> ABOUT THIS TASK
Locate each line with the string "issues" in the listing below and copy it.

> EXERCISE MATERIALS
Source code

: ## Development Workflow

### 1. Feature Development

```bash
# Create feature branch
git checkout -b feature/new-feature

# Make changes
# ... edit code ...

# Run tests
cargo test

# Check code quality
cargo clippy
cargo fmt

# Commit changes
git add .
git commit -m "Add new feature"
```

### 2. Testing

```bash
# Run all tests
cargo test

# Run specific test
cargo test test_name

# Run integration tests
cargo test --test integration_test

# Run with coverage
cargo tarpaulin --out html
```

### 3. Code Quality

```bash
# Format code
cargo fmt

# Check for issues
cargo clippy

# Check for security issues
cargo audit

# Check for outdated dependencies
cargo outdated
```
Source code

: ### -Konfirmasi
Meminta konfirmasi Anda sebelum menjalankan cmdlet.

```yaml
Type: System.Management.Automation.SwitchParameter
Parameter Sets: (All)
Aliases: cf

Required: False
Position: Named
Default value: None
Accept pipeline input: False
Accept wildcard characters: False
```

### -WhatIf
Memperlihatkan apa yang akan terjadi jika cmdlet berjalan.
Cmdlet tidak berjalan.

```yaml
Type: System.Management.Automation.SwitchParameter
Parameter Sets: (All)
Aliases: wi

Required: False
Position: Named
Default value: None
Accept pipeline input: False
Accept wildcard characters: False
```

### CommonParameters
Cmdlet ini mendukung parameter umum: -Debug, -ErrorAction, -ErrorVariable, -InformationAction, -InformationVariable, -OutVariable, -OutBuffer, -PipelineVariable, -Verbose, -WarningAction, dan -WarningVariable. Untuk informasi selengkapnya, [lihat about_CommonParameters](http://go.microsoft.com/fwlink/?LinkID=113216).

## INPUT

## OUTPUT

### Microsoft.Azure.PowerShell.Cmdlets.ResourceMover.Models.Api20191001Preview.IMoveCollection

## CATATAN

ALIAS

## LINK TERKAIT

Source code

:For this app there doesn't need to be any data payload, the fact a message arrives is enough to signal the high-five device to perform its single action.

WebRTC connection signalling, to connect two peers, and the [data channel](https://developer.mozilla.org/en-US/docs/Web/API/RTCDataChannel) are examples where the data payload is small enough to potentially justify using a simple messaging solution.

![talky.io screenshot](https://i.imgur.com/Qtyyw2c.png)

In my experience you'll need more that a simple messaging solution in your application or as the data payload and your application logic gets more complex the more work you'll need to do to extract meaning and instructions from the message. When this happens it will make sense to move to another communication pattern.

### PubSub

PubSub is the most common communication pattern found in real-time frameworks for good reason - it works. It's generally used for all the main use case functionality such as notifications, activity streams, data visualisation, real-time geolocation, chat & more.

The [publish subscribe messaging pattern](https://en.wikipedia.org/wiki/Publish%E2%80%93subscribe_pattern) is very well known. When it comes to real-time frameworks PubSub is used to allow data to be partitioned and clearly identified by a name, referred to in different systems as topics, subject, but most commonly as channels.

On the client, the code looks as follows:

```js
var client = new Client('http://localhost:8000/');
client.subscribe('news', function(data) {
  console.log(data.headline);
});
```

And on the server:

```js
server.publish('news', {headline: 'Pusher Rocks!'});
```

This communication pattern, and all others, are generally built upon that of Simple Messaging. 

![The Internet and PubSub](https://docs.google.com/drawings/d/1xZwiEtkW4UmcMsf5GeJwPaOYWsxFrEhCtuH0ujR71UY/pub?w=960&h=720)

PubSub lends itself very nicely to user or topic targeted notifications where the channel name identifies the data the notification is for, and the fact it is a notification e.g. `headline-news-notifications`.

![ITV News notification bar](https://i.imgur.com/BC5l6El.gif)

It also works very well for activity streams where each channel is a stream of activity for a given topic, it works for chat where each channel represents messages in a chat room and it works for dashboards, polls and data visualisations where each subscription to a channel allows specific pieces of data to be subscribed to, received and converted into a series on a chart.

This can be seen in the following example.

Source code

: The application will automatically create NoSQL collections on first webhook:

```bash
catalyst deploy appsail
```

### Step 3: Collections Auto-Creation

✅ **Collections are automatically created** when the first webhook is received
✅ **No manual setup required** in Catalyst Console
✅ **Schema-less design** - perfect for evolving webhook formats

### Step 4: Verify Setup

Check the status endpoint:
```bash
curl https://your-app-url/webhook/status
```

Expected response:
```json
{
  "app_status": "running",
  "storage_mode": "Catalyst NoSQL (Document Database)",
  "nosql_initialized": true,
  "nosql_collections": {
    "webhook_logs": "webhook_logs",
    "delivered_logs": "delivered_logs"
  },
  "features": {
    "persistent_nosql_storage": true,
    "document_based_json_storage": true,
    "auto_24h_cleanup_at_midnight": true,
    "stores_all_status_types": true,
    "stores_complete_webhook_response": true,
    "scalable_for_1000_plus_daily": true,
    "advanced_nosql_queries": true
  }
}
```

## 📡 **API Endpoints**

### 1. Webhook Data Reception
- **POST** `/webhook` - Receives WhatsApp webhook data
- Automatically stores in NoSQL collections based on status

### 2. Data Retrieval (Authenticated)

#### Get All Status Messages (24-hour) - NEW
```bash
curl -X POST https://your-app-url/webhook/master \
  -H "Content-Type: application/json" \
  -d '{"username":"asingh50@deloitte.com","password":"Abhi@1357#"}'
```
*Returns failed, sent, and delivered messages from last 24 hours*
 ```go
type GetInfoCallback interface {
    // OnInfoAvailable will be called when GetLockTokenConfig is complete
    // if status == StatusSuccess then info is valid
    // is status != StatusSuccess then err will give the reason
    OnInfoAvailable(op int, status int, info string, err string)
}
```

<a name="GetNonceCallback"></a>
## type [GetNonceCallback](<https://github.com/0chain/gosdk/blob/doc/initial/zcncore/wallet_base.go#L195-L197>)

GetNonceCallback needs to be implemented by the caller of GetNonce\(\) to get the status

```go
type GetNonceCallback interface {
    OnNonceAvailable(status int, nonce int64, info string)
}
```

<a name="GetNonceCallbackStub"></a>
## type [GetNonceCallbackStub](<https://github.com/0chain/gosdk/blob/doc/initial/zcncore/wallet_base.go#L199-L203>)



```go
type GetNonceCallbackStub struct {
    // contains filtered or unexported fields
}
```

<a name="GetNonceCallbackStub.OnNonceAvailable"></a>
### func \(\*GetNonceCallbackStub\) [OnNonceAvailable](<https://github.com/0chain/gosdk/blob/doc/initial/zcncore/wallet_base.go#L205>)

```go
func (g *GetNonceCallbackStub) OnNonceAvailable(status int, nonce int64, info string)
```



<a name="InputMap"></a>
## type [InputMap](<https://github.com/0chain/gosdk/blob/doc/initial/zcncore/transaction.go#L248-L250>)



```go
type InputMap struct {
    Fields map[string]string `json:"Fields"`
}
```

> ANSWER AREA
# Check for issues
# Check for security issues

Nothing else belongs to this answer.